Work request A —
From the ayahuasca article, list every condition named as one that pilgrims hope the toé plant will cure.
Work request B —
Carry on the ayahuasca article from the point where it stops.

── Page text ──

Lindsay Lohan called it "eye-opening," "intense," and said that it helped her in therapy because it made her let go of past hurt. Sting said it made him feel like he's "wired to the entire cosmos " and called it "the only genuine religious experience" he has ever had.


A "witchcraft" plant, also known as toé or brugmansia , is a member of the nightshade family, according to Men's Journal. It used to be taken only by shamans, but now, pilgrims flock to rainforests and villages hoping that this hallucinogenic plant will cure depression, post-traumatic stress disorder, suicidal ideations, addiction, autism or other mental ails.

"Toé is a heavy, dark plant that's associated with witchcraft for a reason: You can't say no," a toé tourist told Men's Journal. "Toé makes you go crazy. Some master shamans use it in small quantities, but it takes years to work with the plants. There's nothing good to come out of it."

Lisa Ling traveled to Peru for an episode of "This is Life" for CNN where she met former Marine Lance Cpl. Ryan LeCompte, who organizes trips to Peru for other veterans who are hoping to cure PTSD and stop any desire to kill themselves. LeCompte told Ling that taking ayahuasca is "a calculated risk."

"Ayahuasca is a way to give relief to those who are suffering," LeCompte told Ling.

"The ayahuasca medicine is a way to, instead of sweeping your dirt under the rug, you know, these medicines force you to take the rug outside and beat it with a stick until it's clean," LeCompte explained to Ling. "And that's how I prefer to clean my house."

Those who tout the mental health benefits of ayahuasca still say talk therapy is a must, just like with any anti-depressant or anti-anxiety medication.

"If you think you're just going to take 'joy juice' ... you're nuts," Peter Gorman, author of "Ayahuasca in My Blood," said to Ling. "The five years of work to get rid of [mental trauma] is still going to be on you."

───
── Excerpted records ──

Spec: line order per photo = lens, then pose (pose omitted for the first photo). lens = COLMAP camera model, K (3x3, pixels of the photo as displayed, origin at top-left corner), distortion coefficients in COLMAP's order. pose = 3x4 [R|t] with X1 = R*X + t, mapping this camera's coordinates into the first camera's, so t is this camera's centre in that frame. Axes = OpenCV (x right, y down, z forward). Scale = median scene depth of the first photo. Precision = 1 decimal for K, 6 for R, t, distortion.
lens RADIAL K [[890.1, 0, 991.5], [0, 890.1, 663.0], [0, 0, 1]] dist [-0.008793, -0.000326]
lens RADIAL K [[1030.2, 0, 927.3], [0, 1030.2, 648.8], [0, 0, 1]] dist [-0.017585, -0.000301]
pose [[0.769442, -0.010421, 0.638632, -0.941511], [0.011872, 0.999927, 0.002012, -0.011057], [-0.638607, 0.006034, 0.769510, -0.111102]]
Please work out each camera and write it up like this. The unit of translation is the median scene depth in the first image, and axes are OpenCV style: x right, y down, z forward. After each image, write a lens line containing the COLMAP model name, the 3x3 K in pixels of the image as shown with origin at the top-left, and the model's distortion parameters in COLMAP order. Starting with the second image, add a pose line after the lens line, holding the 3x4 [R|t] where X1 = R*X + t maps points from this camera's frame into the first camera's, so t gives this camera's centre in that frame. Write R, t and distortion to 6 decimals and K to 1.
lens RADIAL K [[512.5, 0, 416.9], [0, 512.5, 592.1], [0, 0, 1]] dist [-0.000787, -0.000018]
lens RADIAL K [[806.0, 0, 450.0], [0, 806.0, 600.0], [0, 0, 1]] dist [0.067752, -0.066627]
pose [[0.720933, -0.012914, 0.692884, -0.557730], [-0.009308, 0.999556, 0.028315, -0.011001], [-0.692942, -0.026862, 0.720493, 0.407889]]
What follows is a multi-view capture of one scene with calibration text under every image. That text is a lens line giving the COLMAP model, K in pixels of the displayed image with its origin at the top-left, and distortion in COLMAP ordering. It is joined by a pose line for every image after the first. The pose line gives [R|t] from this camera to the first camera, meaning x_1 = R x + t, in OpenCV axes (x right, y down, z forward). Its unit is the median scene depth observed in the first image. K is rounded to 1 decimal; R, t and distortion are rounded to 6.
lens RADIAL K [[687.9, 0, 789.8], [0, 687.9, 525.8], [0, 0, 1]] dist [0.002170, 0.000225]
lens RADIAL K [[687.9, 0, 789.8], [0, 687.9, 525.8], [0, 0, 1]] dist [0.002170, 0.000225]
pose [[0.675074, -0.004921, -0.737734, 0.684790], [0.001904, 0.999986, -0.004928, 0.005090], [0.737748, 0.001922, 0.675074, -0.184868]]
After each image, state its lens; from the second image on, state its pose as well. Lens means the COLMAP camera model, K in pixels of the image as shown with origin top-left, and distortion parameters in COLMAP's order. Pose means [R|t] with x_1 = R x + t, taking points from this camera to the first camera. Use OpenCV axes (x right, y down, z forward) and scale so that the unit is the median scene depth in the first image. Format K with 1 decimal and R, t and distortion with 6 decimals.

───

Task result A —
depression, post-traumatic stress disorder, suicidal ideations, addiction, autism

Task result B —
Ayahuasca used to be the drug of the shaman who would bestow answers upon the less blessed.

"Traditionally, the shaman drinks [ayahuasca], he accesses other realms of reality to find out where the dissonance is, that if the shaman corrects, will eliminate the [symptoms] -- could be physical, could be emotional, could be bad luck," Gorman told Ling. "[Then] we Americans come, and we said we insist on drinking the damn stuff -- we want our lives changed and we want that experience, so that certainly set things right on its head."

If you don't want to travel to Peru, you can purchase ayahuasca powders online, but you don't know where it is from or even what it will be, according to CNN. The increase of nonreligious interest in ayahuasca has Gorman worried.

"I've had this feeling in my bones for five or six years that something could go slightly wrong here that could sour a lot of stuff," Gorman told Ling.

And things have soured.

Multiple ayahuasca-related deaths have been reported and even sexual abuse and rape by shamans, according to CNN.

Some want to regulate ayahuasca and legalize it, so that only certified and regulated centers would be up and running.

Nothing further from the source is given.